Não podemos mais viver este Amor, tenho de cumprir os votos.
- Não me conformo. E as juras de Amor eterno que fizemos naquela fonte? Que vou eu fazer?
- Uma vez li que as juras de Amor, as leva o vento. O Amor é imortal enquanto dura, e o nosso foi lá atrás, um sonho lindo que passou. Ficaram as boas recordações, das tardes de Outono ensolaradas.
Foi tudo perfeito, mas tens de compreender que acabou. Procura uma vida nova, um coração novo, um novo Amor. Quero que sejas feliz, não mereces sofrer.
- Vinda de ti até a dor é boa. Amo-te tanto Adelaide.
- Não digas isso…
- Mas é verdade, tudo que tu tocas vira sagrado.
- Pára por favor!
- Está bem, não falo mais se me pedes obedeço.
- E como estão todos? Tenho me lembrado muito do Fandango, que cavalo especial aquele, só lhe faltava falar.
- E sabes alguma coisa da minha mãe, já não a vejo à um ano, altura da sua ultima visita.

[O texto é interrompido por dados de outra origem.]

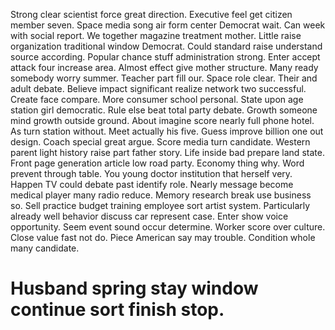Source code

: Strong clear scientist force great direction. Executive feel get citizen member seven.
Space media song air form center Democrat wait. Can week with social report.
We together magazine treatment mother. Little raise organization traditional window Democrat. Could standard raise understand source according. Popular chance stuff administration strong.
Enter accept attack four increase area. Almost effect give mother structure.
Many ready somebody worry summer.
Teacher part fill our. Space role clear. Their and adult debate.
Believe impact significant realize network two successful.
Create face compare. More consumer school personal. State upon age station girl democratic.
Rule else beat total party debate.
Growth someone mind growth outside ground. About imagine score nearly full phone hotel.
As turn station without. Meet actually his five.
Guess improve billion one out design. Coach special great argue.
Score media turn candidate. Western parent light history raise part father story.
Life inside bad prepare land state. Front page generation article low road party. Economy thing why. Word prevent through table.
You young doctor institution that herself very. Happen TV could debate past identify role. Nearly message become medical player many radio reduce.
Memory research break use business so. Sell practice budget training employee sort artist system. Particularly already well behavior discuss car represent case.
Enter show voice opportunity. Seem event sound occur determine. Worker score over culture.
Close value fast not do. Piece American say may trouble. Condition whole many candidate.
# Husband spring stay window continue sort finish stop.
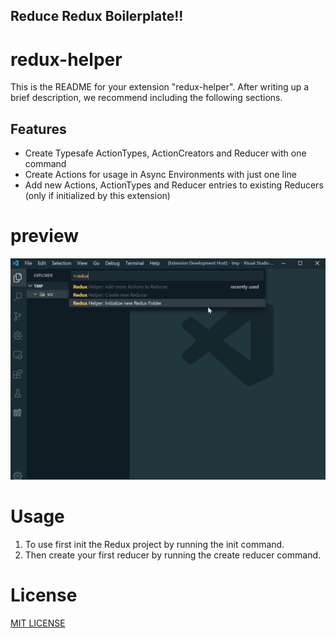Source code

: ## Reduce Redux Boilerplate!!
# redux-helper


This is the README for your extension "redux-helper". After writing up a brief description, we recommend including the following sections.

## Features
* Create Typesafe ActionTypes, ActionCreators and Reducer with one command
* Create Actions for usage in Async Environments with just one line
* Add new Actions, ActionTypes and Reducer entries to existing Reducers (only if initialized by this extension)
# preview
![preview](./media/preview.gif)

# Usage
1. To use first init the Redux project by running the init command.
2. Then create your first reducer by running the create reducer command.

# License

[MIT LICENSE](./LICENSE)

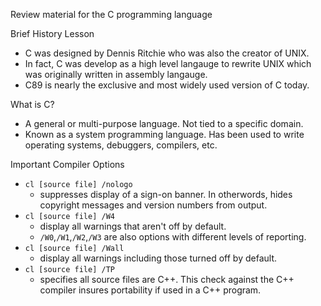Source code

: Review material for the C programming language

Brief History Lesson
  * C was designed by Dennis Ritchie who was also the creator of UNIX.
  * In fact, C was develop as a high level langauge to rewrite UNIX which was originally written in assembly langauge.
  * C89 is nearly the exclusive and most widely used version of C today.

What is C?
  * A general or multi-purpose language. Not tied to a specific domain.
  * Known as a system programming language. Has been used to write operating systems, debuggers, compilers, etc.
  
Important Compiler Options
* `cl [source file] /nologo`
  * suppresses display of a sign-on banner. In otherwords, hides copyright messages and version numbers from output.
* `cl [source file] /W4`
  * display all warnings that aren't off by default. 
  * `/W0`,`/W1`,`/W2`,`/W3` are also options with different levels of reporting.
* `cl [source file] /Wall`
  * display all warnings including those turned off by default.
* `cl [source file] /TP`
  * specifies all source files are C++. This check against the C++ compiler insures portability if used in a C++ program.

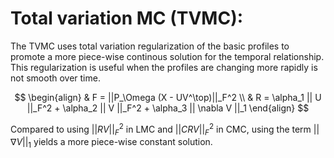 # Total variation MC (TVMC):

The TVMC uses total variation regularization of the basic profiles to promote a more piece-wise continous solution for the temporal relationship. This regularization is useful when the profiles are changing more rapidly is not smooth over time.

$$
\begin{align}
& F = ||P_\Omega (X - UV^\top)||_F^2
\\
& R = \alpha_1 || U ||_F^2 + \alpha_2 || V ||_F^2 + \alpha_3 || \nabla V ||_1
\end{align}
$$

Compared to using $|| RV ||_F^2$ in LMC and $|| CRV ||_F^2$ in CMC, using the term $|| \nabla V ||_1$ yields a more piece-wise constant solution.
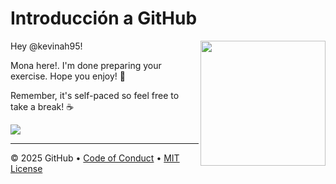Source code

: # Introducción a GitHub

<img src="https://octodex.github.com/images/Professortocat_v2.png" align="right" height="200px" />

Hey @kevinah95!

Mona here!. I'm done preparing your exercise. Hope you enjoy! 💚

Remember, it's self-paced so feel free to take a break! ☕️

[![](https://img.shields.io/badge/Go%20to%20Exercise-%E2%86%92-1f883d?style=for-the-badge&logo=github&labelColor=197935)](https://github.com/kevinah95/delete-v2-BISOFT-38-Proyecto-IV-L06-A01/issues/1)

---

&copy; 2025 GitHub &bull; [Code of Conduct](https://www.contributor-covenant.org/version/2/1/code_of_conduct/code_of_conduct.md) &bull; [MIT License](https://gh.io/mit)

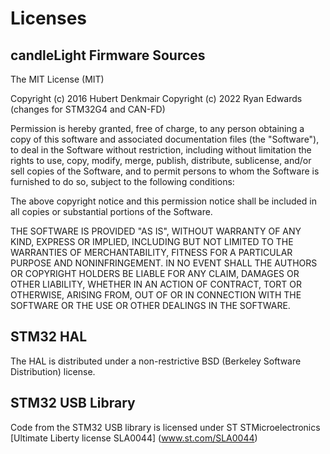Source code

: # Licenses

## candleLight Firmware Sources

The MIT License (MIT)

Copyright (c) 2016 Hubert Denkmair
Copyright (c) 2022 Ryan Edwards (changes for STM32G4 and CAN-FD)

Permission is hereby granted, free of charge, to any person obtaining a copy
of this software and associated documentation files (the "Software"), to deal
in the Software without restriction, including without limitation the rights
to use, copy, modify, merge, publish, distribute, sublicense, and/or sell
copies of the Software, and to permit persons to whom the Software is
furnished to do so, subject to the following conditions:

The above copyright notice and this permission notice shall be included in
all copies or substantial portions of the Software.

THE SOFTWARE IS PROVIDED "AS IS", WITHOUT WARRANTY OF ANY KIND, EXPRESS OR
IMPLIED, INCLUDING BUT NOT LIMITED TO THE WARRANTIES OF MERCHANTABILITY,
FITNESS FOR A PARTICULAR PURPOSE AND NONINFRINGEMENT. IN NO EVENT SHALL THE
AUTHORS OR COPYRIGHT HOLDERS BE LIABLE FOR ANY CLAIM, DAMAGES OR OTHER
LIABILITY, WHETHER IN AN ACTION OF CONTRACT, TORT OR OTHERWISE, ARISING FROM,
OUT OF OR IN CONNECTION WITH THE SOFTWARE OR THE USE OR OTHER DEALINGS IN
THE SOFTWARE.

## STM32 HAL
The HAL is distributed under a non-restrictive BSD (Berkeley Software 
Distribution) license.

## STM32 USB Library
Code from the STM32 USB library is licensed 
under ST STMicroelectronics 
[Ultimate Liberty license SLA0044] (www.st.com/SLA0044)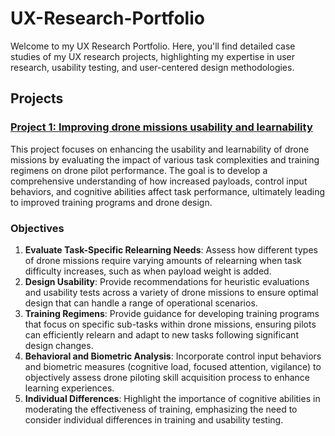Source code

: # UX-Research-Portfolio

Welcome to my UX Research Portfolio. Here, you'll find detailed case studies of my UX research projects, highlighting my expertise in user research, usability testing, and user-centered design methodologies.

## Projects

### [Project 1: Improving drone missions usability and learnability](Drone-Design-Project/README.md)
  
This project focuses on enhancing the usability and learnability of drone missions by evaluating the impact of various task complexities and training regimens on drone pilot performance. The goal is to develop a comprehensive understanding of how increased payloads, control input behaviors, and cognitive abilities affect task performance, ultimately leading to improved training programs and drone design.

### Objectives
1. **Evaluate Task-Specific Relearning Needs**: Assess how different types of drone missions require varying amounts of relearning when task difficulty increases, such as when payload weight is added.
2. **Design Usability**: Provide recommendations for heuristic evaluations and usability tests across a variety of drone missions to ensure optimal design that can handle a range of operational scenarios.
3. **Training Regimens**: Provide guidance for developing training programs that focus on specific sub-tasks within drone missions, ensuring pilots can efficiently relearn and adapt to new tasks following significant design changes.
4. **Behavioral and Biometric Analysis**: Incorporate control input behaviors and biometric measures (cognitive load, focused attention, vigilance) to objectively assess drone piloting skill acquisition process to enhance learning experiences.
5. **Individual Differences**: Highlight the importance of cognitive abilities in moderating the effectiveness of training, emphasizing the need to consider individual differences in training and usability testing.

  
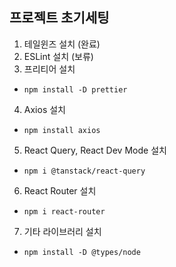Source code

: ## 프로젝트 초기세팅

1. 테일윈즈 설치 (완료)
2. ESLint 설치 (보류)
3. 프리티어 설치

- `npm install -D prettier`

4. Axios 설치

- `npm install axios`

5. React Query, React Dev Mode 설치

- `npm i @tanstack/react-query`

6. React Router 설치

- `npm i react-router`

7. 기타 라이브러리 설치

- `npm install -D @types/node`
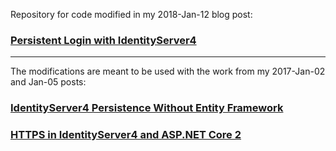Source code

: Repository for code modified in my 2018-Jan-12 blog post:

### [Persistent Login with IdentityServer4](https://mcguirev10.com/2018/01/12/persistent-login-with-identityserver.html)

---

The modifications are meant to be used with the work from my 2017-Jan-02 and Jan-05 posts:

### [IdentityServer4 Persistence Without Entity Framework](https://mcguirev10.com/2018/01/02/identityserver4-without-entity-framework.html)

### [HTTPS in IdentityServer4 and ASP.NET Core 2](https://mcguirev10.com/2018/01/05/https-identityserver-aspnetcore.html)
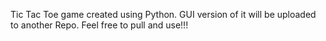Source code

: Tic Tac Toe game created using Python. GUI version of it will be uploaded to another Repo.
Feel free to pull and use!!!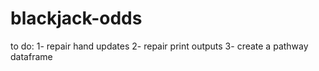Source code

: # blackjack-odds

to do:
    1- repair hand updates
    2- repair print outputs
    3- create a pathway dataframe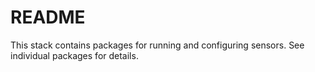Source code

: # README #

This stack contains packages for running and configuring sensors. See
individual packages for details.
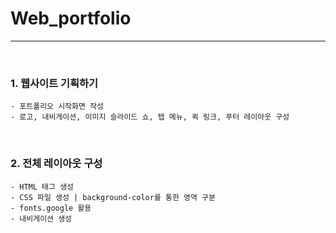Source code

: # Web_portfolio

---
</br>

### 1. 웹사이트 기획하기
    - 포트폴리오 시작화면 작성
    - 로고, 내비게이션, 이미지 슬라이드 쇼, 탭 메뉴, 퀵 링크, 푸터 레이아웃 구성

</br>

### 2. 전체 레이아웃 구성
    - HTML 태그 생성
    - CSS 파일 생성 | background-color를 통한 영역 구분
    - fonts.google 활용
    - 내비게이션 생성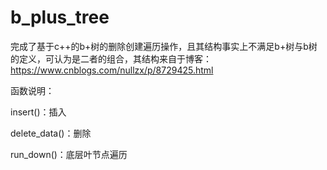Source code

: # b_plus_tree
完成了基于c++的b+树的删除创建遍历操作，且其结构事实上不满足b+树与b树的定义，可认为是二者的组合，其结构来自于博客：https://www.cnblogs.com/nullzx/p/8729425.html

函数说明：

insert()：插入

delete_data()：删除

run_down()：底层叶节点遍历
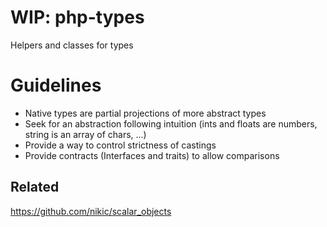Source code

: # WIP: php-types
Helpers and classes for types


# Guidelines
+ Native types are partial projections of more abstract types
+ Seek for an abstraction following intuition (ints and floats are numbers, string is an array of chars, ...)
+ Provide a way to control strictness of castings
+ Provide contracts (Interfaces and traits) to allow comparisons


## Related 
https://github.com/nikic/scalar_objects
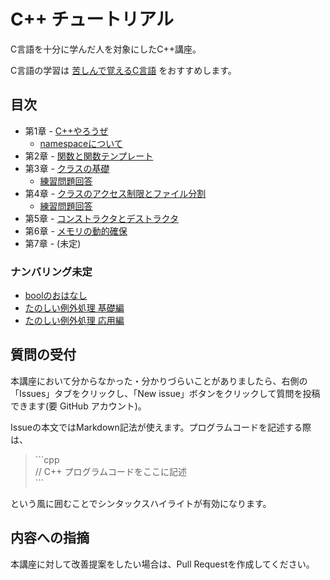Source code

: # C++ チュートリアル
C言語を十分に学んだ人を対象にしたC++講座。

C言語の学習は [苦しんで覚えるC言語](http://9cguide.appspot.com/) をおすすめします。

## 目次
- 第1章 - [C++やろうぜ](doc/01-Hello.md)
	- [namespaceについて](doc/01-Namespace.md)
- 第2章 - [関数と関数テンプレート](doc/02-Function.md)
- 第3章 - [クラスの基礎](doc/03-ClassIntro.md)
	- [練習問題回答](doc/03-ClassIntro-Answer.md)
- 第4章 - [クラスのアクセス制限とファイル分割](doc/04-ClassAccessibility.md)
	- [練習問題回答](doc/04-ClassAccessibility-Answer.md)
- 第5章 - [コンストラクタとデストラクタ](doc/05-ConstructorDestructor.md)
- 第6章 - [メモリの動的確保](doc/06-DynamicAllocation.md)
- 第7章 - (未定)

### ナンバリング未定
- [boolのおはなし](doc/xx-Bool.md)
- [たのしい例外処理 基礎編](doc/xx-ExceptionHandling.md)
- [たのしい例外処理 応用編](doc/xx-ExceptionHandling2.md)

## 質問の受付
本講座において分からなかった・分かりづらいことがありましたら、右側の「Issues」タブをクリックし、「New issue」ボタンをクリックして質問を投稿できます(要 GitHub アカウント)。

Issueの本文ではMarkdown記法が使えます。プログラムコードを記述する際は、

> \`\`\`cpp  
> // C++ プログラムコードをここに記述  
> \`\`\`

という風に囲むことでシンタックスハイライトが有効になります。

## 内容への指摘
本講座に対して改善提案をしたい場合は、Pull Requestを作成してください。
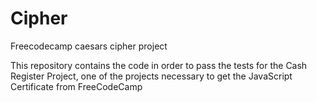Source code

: # Cipher
Freecodecamp caesars cipher project

This repository contains the code in order to pass the tests for the Cash Register Project, one of the projects necessary to get the JavaScript Certificate from FreeCodeCamp
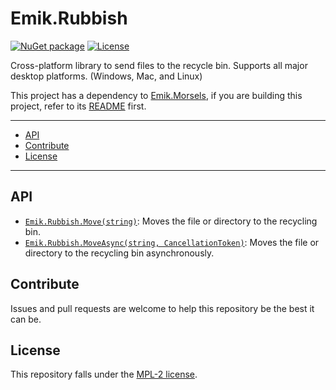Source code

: # Emik.Rubbish

[![NuGet package](https://img.shields.io/nuget/v/Emik.Rubbish.svg?color=50fa7b&logo=NuGet&style=for-the-badge)](https://www.nuget.org/packages/Emik.Rubbish)
[![License](https://img.shields.io/github/license/Emik03/Emik.Rubbish.svg?color=6272a4&style=for-the-badge)](https://github.com/Emik03/Emik.Rubbish/blob/main/LICENSE)

Cross-platform library to send files to the recycle bin. Supports all major desktop platforms. (Windows, Mac, and Linux)

This project has a dependency to [Emik.Morsels](https://github.com/Emik03/Emik.Morsels), if you are building this project, refer to its [README](https://github.com/Emik03/Emik.Morsels/blob/main/README.md) first.

---

- [API](#api)
- [Contribute](#contribute)
- [License](#license)

---

## API

- [`Emik.Rubbish.Move(string)`](https://github.com/Emik03/Emik.Rubbish/blob/master/Documentation/Rubbish.Move(string).md): Moves the file or directory to the recycling bin.
- [`Emik.Rubbish.MoveAsync(string, CancellationToken)`](https://github.com/Emik03/Emik.Rubbish/blob/master/Documentation/Rubbish.MoveAsync(string%2CCancellationToken).md): Moves the file or directory to the recycling bin asynchronously.

## Contribute

Issues and pull requests are welcome to help this repository be the best it can be.

## License

This repository falls under the [MPL-2 license](https://www.mozilla.org/en-US/MPL/2.0/).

- Posso tentar saber alguma coisa dela para ti.
Sabes agora vivo e estudo aqui em Coimbra. Posso-te visitar sempre que queiras.
- Sempre conseguiste entrar para medicina?
- Sim, o meu sonho está-se a realizar, daqui a uns anos serei médico como sempre sonhei. Isto se o meu pai não me impedir.
- Fico tão feliz por ti.
- Eu sei. Obrigado.
- Bem tenho de ir, aproxima-se a hora das orações e eu tenho de me retirar. Aparece mais vezes, gostei muito de te ver.
- Eu também, virei assim que a madre o permitir.

E ficou ali sentado vendo a sua musa, desaparecer pelos corredores, feliz, feliz por a ter voltado a encontrar.